Records for the task =>
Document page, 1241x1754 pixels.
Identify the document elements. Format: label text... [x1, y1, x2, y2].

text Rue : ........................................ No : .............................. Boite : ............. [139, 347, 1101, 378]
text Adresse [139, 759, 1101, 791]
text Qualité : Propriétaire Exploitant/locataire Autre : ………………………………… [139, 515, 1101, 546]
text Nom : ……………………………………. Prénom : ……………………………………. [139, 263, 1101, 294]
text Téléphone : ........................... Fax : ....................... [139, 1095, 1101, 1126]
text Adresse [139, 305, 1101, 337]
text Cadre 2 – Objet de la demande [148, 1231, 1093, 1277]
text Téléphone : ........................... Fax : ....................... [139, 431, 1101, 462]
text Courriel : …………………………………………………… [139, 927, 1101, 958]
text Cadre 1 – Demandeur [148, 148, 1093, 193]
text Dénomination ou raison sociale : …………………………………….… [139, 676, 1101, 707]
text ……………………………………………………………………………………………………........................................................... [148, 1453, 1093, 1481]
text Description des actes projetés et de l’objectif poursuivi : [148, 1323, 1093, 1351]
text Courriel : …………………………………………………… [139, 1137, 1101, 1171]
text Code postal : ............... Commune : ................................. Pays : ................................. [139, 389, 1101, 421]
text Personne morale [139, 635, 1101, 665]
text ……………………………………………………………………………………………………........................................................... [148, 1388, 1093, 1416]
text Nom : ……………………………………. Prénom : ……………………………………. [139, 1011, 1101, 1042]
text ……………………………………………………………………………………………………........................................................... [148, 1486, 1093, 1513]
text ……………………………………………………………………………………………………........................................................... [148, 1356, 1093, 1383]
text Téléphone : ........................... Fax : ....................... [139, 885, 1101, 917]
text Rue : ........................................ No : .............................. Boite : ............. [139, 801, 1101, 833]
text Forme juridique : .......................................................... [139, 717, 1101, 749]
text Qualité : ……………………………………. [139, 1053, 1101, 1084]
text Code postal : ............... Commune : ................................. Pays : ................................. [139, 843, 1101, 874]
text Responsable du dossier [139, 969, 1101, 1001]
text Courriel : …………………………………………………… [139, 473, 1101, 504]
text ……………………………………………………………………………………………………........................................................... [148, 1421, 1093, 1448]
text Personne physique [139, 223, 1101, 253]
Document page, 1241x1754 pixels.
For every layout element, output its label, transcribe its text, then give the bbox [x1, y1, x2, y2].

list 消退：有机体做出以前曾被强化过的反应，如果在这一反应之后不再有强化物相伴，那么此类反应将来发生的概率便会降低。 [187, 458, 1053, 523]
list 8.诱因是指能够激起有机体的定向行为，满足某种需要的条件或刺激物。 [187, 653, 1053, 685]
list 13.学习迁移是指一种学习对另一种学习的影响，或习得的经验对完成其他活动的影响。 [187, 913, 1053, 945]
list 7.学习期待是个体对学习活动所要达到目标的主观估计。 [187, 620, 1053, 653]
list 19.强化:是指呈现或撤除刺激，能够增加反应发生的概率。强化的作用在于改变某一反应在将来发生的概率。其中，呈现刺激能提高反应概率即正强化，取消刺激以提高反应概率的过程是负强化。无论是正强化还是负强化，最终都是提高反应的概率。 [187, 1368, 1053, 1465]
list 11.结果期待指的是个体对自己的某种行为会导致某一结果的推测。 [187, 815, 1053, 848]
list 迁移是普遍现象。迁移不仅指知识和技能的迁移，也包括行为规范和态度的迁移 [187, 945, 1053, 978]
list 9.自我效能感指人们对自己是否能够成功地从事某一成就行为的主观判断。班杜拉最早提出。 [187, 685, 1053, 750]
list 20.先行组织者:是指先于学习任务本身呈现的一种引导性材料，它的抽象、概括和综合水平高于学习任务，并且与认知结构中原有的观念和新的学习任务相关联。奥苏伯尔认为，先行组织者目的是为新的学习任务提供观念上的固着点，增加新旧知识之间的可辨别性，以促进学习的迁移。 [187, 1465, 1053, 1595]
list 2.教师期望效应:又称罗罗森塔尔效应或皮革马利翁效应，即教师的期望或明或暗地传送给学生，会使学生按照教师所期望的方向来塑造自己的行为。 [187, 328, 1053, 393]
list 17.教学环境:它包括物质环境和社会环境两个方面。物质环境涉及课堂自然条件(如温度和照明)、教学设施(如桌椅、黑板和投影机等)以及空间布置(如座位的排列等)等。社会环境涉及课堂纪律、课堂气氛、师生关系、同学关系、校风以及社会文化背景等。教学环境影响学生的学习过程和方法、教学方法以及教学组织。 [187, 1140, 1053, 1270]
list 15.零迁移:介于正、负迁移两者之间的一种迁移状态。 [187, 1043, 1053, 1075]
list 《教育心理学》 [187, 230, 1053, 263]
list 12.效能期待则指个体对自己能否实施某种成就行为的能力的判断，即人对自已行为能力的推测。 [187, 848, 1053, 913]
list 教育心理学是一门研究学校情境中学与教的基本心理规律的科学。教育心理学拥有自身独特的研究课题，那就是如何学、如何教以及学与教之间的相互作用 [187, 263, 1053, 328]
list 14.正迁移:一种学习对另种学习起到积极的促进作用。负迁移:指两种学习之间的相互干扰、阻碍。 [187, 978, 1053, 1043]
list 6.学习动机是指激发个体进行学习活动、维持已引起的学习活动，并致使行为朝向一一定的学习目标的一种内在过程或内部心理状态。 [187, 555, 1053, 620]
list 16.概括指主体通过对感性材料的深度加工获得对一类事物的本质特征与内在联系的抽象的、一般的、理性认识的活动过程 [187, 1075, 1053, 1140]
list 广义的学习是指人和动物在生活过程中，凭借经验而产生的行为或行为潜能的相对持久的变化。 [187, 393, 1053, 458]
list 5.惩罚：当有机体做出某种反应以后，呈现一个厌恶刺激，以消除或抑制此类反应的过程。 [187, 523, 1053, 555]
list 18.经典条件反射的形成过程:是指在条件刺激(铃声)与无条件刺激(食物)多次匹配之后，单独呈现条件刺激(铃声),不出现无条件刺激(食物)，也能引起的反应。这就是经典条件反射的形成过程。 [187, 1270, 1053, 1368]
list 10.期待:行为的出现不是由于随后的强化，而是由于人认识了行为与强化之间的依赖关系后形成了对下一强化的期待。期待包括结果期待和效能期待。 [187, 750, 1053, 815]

Problem description => Copy every line of the listing above exactly.

Result of this task =>
Document page, 1241x1754 pixels.
Identify the document elements. Format: label text... [x1, y1, x2, y2].

text Rue : ........................................ No : .............................. Boite : ............. [139, 347, 1101, 378]
text Adresse [139, 759, 1101, 791]
text Qualité : Propriétaire Exploitant/locataire Autre : ………………………………… [139, 515, 1101, 546]
text Nom : ……………………………………. Prénom : ……………………………………. [139, 263, 1101, 294]
text Téléphone : ........................... Fax : ....................... [139, 1095, 1101, 1126]
text Adresse [139, 305, 1101, 337]
text Cadre 2 – Objet de la demande [148, 1231, 1093, 1277]
text Téléphone : ........................... Fax : ....................... [139, 431, 1101, 462]
text Courriel : …………………………………………………… [139, 927, 1101, 958]
text Cadre 1 – Demandeur [148, 148, 1093, 193]
text Dénomination ou raison sociale : …………………………………….… [139, 676, 1101, 707]
text ……………………………………………………………………………………………………........................................................... [148, 1453, 1093, 1481]
text Description des actes projetés et de l’objectif poursuivi : [148, 1323, 1093, 1351]
text Courriel : …………………………………………………… [139, 1137, 1101, 1171]
text Code postal : ............... Commune : ................................. Pays : ................................. [139, 389, 1101, 421]
text Personne morale [139, 635, 1101, 665]
text ……………………………………………………………………………………………………........................................................... [148, 1388, 1093, 1416]
text Nom : ……………………………………. Prénom : ……………………………………. [139, 1011, 1101, 1042]
text ……………………………………………………………………………………………………........................................................... [148, 1486, 1093, 1513]
text ……………………………………………………………………………………………………........................................................... [148, 1356, 1093, 1383]
text Téléphone : ........................... Fax : ....................... [139, 885, 1101, 917]
text Rue : ........................................ No : .............................. Boite : ............. [139, 801, 1101, 833]
text Forme juridique : .......................................................... [139, 717, 1101, 749]
text Qualité : ……………………………………. [139, 1053, 1101, 1084]
text Code postal : ............... Commune : ................................. Pays : ................................. [139, 843, 1101, 874]
text Responsable du dossier [139, 969, 1101, 1001]
text Courriel : …………………………………………………… [139, 473, 1101, 504]
text ……………………………………………………………………………………………………........................................................... [148, 1421, 1093, 1448]
text Personne physique [139, 223, 1101, 253]
Document page, 1241x1754 pixels.
For every layout element, output its label, transcribe its text, then give the bbox [x1, y1, x2, y2].

list 消退：有机体做出以前曾被强化过的反应，如果在这一反应之后不再有强化物相伴，那么此类反应将来发生的概率便会降低。 [187, 458, 1053, 523]
list 8.诱因是指能够激起有机体的定向行为，满足某种需要的条件或刺激物。 [187, 653, 1053, 685]
list 13.学习迁移是指一种学习对另一种学习的影响，或习得的经验对完成其他活动的影响。 [187, 913, 1053, 945]
list 7.学习期待是个体对学习活动所要达到目标的主观估计。 [187, 620, 1053, 653]
list 19.强化:是指呈现或撤除刺激，能够增加反应发生的概率。强化的作用在于改变某一反应在将来发生的概率。其中，呈现刺激能提高反应概率即正强化，取消刺激以提高反应概率的过程是负强化。无论是正强化还是负强化，最终都是提高反应的概率。 [187, 1368, 1053, 1465]
list 11.结果期待指的是个体对自己的某种行为会导致某一结果的推测。 [187, 815, 1053, 848]
list 迁移是普遍现象。迁移不仅指知识和技能的迁移，也包括行为规范和态度的迁移 [187, 945, 1053, 978]
list 9.自我效能感指人们对自己是否能够成功地从事某一成就行为的主观判断。班杜拉最早提出。 [187, 685, 1053, 750]
list 20.先行组织者:是指先于学习任务本身呈现的一种引导性材料，它的抽象、概括和综合水平高于学习任务，并且与认知结构中原有的观念和新的学习任务相关联。奥苏伯尔认为，先行组织者目的是为新的学习任务提供观念上的固着点，增加新旧知识之间的可辨别性，以促进学习的迁移。 [187, 1465, 1053, 1595]
list 2.教师期望效应:又称罗罗森塔尔效应或皮革马利翁效应，即教师的期望或明或暗地传送给学生，会使学生按照教师所期望的方向来塑造自己的行为。 [187, 328, 1053, 393]
list 17.教学环境:它包括物质环境和社会环境两个方面。物质环境涉及课堂自然条件(如温度和照明)、教学设施(如桌椅、黑板和投影机等)以及空间布置(如座位的排列等)等。社会环境涉及课堂纪律、课堂气氛、师生关系、同学关系、校风以及社会文化背景等。教学环境影响学生的学习过程和方法、教学方法以及教学组织。 [187, 1140, 1053, 1270]
list 15.零迁移:介于正、负迁移两者之间的一种迁移状态。 [187, 1043, 1053, 1075]
list 《教育心理学》 [187, 230, 1053, 263]
list 12.效能期待则指个体对自己能否实施某种成就行为的能力的判断，即人对自已行为能力的推测。 [187, 848, 1053, 913]
list 教育心理学是一门研究学校情境中学与教的基本心理规律的科学。教育心理学拥有自身独特的研究课题，那就是如何学、如何教以及学与教之间的相互作用 [187, 263, 1053, 328]
list 14.正迁移:一种学习对另种学习起到积极的促进作用。负迁移:指两种学习之间的相互干扰、阻碍。 [187, 978, 1053, 1043]
list 6.学习动机是指激发个体进行学习活动、维持已引起的学习活动，并致使行为朝向一一定的学习目标的一种内在过程或内部心理状态。 [187, 555, 1053, 620]
list 16.概括指主体通过对感性材料的深度加工获得对一类事物的本质特征与内在联系的抽象的、一般的、理性认识的活动过程 [187, 1075, 1053, 1140]
list 广义的学习是指人和动物在生活过程中，凭借经验而产生的行为或行为潜能的相对持久的变化。 [187, 393, 1053, 458]
list 5.惩罚：当有机体做出某种反应以后，呈现一个厌恶刺激，以消除或抑制此类反应的过程。 [187, 523, 1053, 555]
list 18.经典条件反射的形成过程:是指在条件刺激(铃声)与无条件刺激(食物)多次匹配之后，单独呈现条件刺激(铃声),不出现无条件刺激(食物)，也能引起的反应。这就是经典条件反射的形成过程。 [187, 1270, 1053, 1368]
list 10.期待:行为的出现不是由于随后的强化，而是由于人认识了行为与强化之间的依赖关系后形成了对下一强化的期待。期待包括结果期待和效能期待。 [187, 750, 1053, 815]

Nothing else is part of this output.